第10章 リトルガーデン
新たに差し向けられたB.Wの刺客はMr.3とMs.ゴールデンウィーク。Mr.3は器用に【3】とセットされたちょん髷と言う巫山戯た髪型とは裏腹に、"ドルドル"の実の能力者。ゾロ達が拘束されている巨大なキャンドルケーキも彼の能力によって作り出された物だった。

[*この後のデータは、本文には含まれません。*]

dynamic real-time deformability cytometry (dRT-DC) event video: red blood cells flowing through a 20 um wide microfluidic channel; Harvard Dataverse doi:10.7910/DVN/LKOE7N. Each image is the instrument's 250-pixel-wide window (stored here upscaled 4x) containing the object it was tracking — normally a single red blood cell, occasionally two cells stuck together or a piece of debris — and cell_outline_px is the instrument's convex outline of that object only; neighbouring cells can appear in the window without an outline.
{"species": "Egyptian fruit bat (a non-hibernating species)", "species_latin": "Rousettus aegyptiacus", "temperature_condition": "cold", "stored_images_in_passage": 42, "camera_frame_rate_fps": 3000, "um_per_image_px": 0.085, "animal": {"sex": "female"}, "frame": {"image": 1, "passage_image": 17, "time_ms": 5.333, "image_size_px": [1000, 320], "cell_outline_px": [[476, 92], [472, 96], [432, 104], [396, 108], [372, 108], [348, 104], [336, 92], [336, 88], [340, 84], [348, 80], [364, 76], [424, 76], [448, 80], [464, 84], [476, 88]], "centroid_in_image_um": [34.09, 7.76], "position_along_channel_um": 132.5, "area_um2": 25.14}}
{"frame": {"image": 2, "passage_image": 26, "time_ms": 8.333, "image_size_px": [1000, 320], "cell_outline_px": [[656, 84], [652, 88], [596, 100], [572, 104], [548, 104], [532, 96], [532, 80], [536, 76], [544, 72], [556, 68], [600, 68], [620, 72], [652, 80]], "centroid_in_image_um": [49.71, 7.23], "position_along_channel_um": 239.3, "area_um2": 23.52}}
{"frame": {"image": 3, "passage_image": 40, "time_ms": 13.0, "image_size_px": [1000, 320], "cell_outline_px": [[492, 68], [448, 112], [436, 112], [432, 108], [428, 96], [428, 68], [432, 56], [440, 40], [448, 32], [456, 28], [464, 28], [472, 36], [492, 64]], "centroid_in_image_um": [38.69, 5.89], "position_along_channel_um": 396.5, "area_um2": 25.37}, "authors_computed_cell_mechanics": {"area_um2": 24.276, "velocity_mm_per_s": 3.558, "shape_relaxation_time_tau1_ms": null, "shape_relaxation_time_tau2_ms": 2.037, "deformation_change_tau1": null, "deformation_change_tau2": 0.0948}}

「おっさんまだ動けるだろ?その両手両足ぶっ千切りゃ、死人よりは役に立つ筈だ。俺も動ける。足斬り落しゃあな。一緒にこいつ等潰さねぇか?」
「あんた、何言ってんのよ?!」
無茶苦茶な事を言い出すゾロにナミが驚愕の声を上げるが彼の目は本気だった。巨人も彼の提案に乗るのかニヤリと笑い、ゾロはまだ自由な手で刀を抜いた。
「ユラっ!」
「おかあさんっ…!」
刀がゾロの両足を貫いた時、ジャングルから花子が飛び出してきた。ユラの姿を目にした彼女はハッと息を飲み顔を歪める。
「何だガネ?お前は。」
「…あの女は。」
「花子さん!助けてっ!」
「…あなた達っ…。」
突然の花子の登場にMr.3は訝しげな顔で彼女を見つめ、ナミは安堵した表情を浮かべ助けを求めるが、わなわなと震え花子から醸し出される空気にゴクリと唾を飲み込む。
「うちの子にっ…何て事してるのよっ!」
「「「?!」」」
カッと怒りを露にした花子から放たれた覇王色の覇気。彼女から発せられた強烈な威圧にB.Wの幹部達は吹き飛ばされた。
「ぐっ…?!」
「な…に…?!これっ…!?」
ゾロ達に当たらない様に加減はしたものの肌を刺す様なビリビリとした覇気に、ゾロは顔を歪めナミとビビは力無く崩れ落ちた。
(これがっ…あいつの実力っ…!?)
鷹の目と戦った時の様な圧倒的な力の差。それを目の当たりにしたゾロは悔しそうに唇を噛んだ。
「っ!おい、花子!早くこの蝋を「ユラぁっ!」
「聞けよっ?!」
しかし、今はそんな場合ではない。B.Wの者達が戻ってくる前にここから抜け出さねばと、声をかけるゾロになど目もくれず花子はユラの元に駆け寄った。
「ユラっ、可哀想にっ…!すぐに助けるからね!」
「うわぁあぁんっ!おかあさ〜んっ!」
ユラを抱き締める花子を見つめどうでも良いが自分達の事も忘れてくれるなと、ゾロ達は切実に思った。